Another surprise is that illegal weed still has 30% of the market in Canada. I don't know how much of that is consumer inertia ("My buddy Mike always gets me the good stuff eh") and how much is avoiding taxes.

[–] nfultz@awful.systems 5 points 21 hours ago (1 children)

https://techcrunch.com/2026/03/02/chatgpt-uninstalls-surged-by-295-after-dod-deal/

Some of my faculty have called for a campus wide boycott. Relatedly, the Scott Galloway scoreboard is up to $250m hit to tech market cap: https://www.resistandunsubscribe.com/

[–] lurker@awful.systems 5 points 18 hours ago (1 children)

while OpenAI deserves every bit of flack they get, it's comical to see people who criticise OpenAI for creating a 'war machine' turn around and praise Anthropic when they were-by their own admission no less!-the first people to start using AI for military purposes

I mean, I can understand the argument that Anthropic at least maintained a fig leaf of ethics, but notably based on Saltman's statements OpenAI does still feel the obligation to maintain those optics, they're just not nearly as credible at doing so.

[–] mirrorwitch@awful.systems 10 points 1 day ago

Zac Bowden at Windows Central

The good news is the report is false. According to contacts that are familiar with the Windows roadmap, there is no plan to ship a Windows 12 this year. In fact, I understand that the Windows roadmap for 2026 is all about fixing Windows 11 and attempting to improve its reputation by addressing top feedback such as reducing AI bloat across the OS

"We have heard your complaints about lead in the paint, and our roadmap for Leaded Paint 2026 is all about improving its reputation by making the lead easier to swallow"

[–] BlueMonday1984@awful.systems 9 points 1 day ago* (last edited 1 day ago)

The purpose of AI is theft, part infinity: chardet steals LGPL code for profit using Claude

[–] mirrorwitch@awful.systems 6 points 1 day ago
[–] corbin@awful.systems 5 points 1 day ago

Blast from the past: I realized that I didn't have the exact link detailing why nickpsecurity was banned from Lobsters, but now I do. You'll have to click the little [+] to see his comments. He's still active on HN and Reddit; he's gone full MAGA, which is ~~100% predictable~~ a surprising turn for somebody who constantly preaches born-again Christian ~~bigotry~~ peace and love. I really do wish that Lobsters did the whole turn-you-into-a-tree thing (sure, crucifixion, or maybe Peneus-style or Pequenino-style) for banned users rather than forcing folks to dig through archives.

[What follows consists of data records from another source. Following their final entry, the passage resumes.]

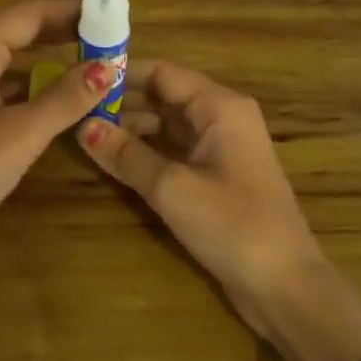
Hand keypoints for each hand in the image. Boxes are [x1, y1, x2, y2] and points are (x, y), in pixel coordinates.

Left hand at [0, 0, 116, 287]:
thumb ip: (64, 98)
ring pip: (8, 59)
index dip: (71, 9)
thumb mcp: (18, 136)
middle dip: (62, 30)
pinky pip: (0, 85)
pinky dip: (31, 85)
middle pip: (17, 30)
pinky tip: (57, 95)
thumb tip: (109, 66)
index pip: (28, 13)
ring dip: (48, 58)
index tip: (114, 9)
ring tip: (92, 59)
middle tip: (111, 35)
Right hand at [79, 59, 326, 336]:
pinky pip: (176, 151)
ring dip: (132, 130)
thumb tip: (82, 126)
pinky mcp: (218, 177)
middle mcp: (222, 118)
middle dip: (122, 103)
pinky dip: (147, 152)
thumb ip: (125, 154)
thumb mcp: (171, 187)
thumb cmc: (231, 225)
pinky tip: (115, 162)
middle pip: (164, 96)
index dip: (122, 74)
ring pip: (168, 125)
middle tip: (75, 111)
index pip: (162, 72)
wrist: (285, 287)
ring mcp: (221, 149)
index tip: (80, 79)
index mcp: (219, 106)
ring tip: (86, 136)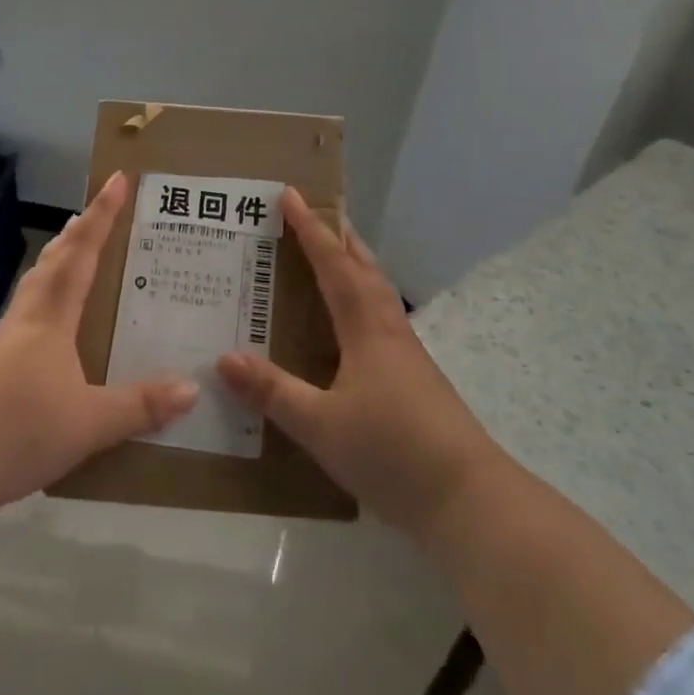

[–] NextElephant9@awful.systems 7 points 1 day ago
[–] BlueMonday1984@awful.systems 6 points 1 day ago (1 children)

John Scalzi's shitcanned any book club plans for the foreseeable future, and AI spammers are the reason why.

[–] mirrorwitch@awful.systems 4 points 1 day ago

From the comments:

Today I got yet another AI huckster email offering to promote my book, but that book turned out to be AI slop published under my name on Amazon. (I have contacted Amazon.) The AIs are eating their young. This would be funny if it wasn’t really happening.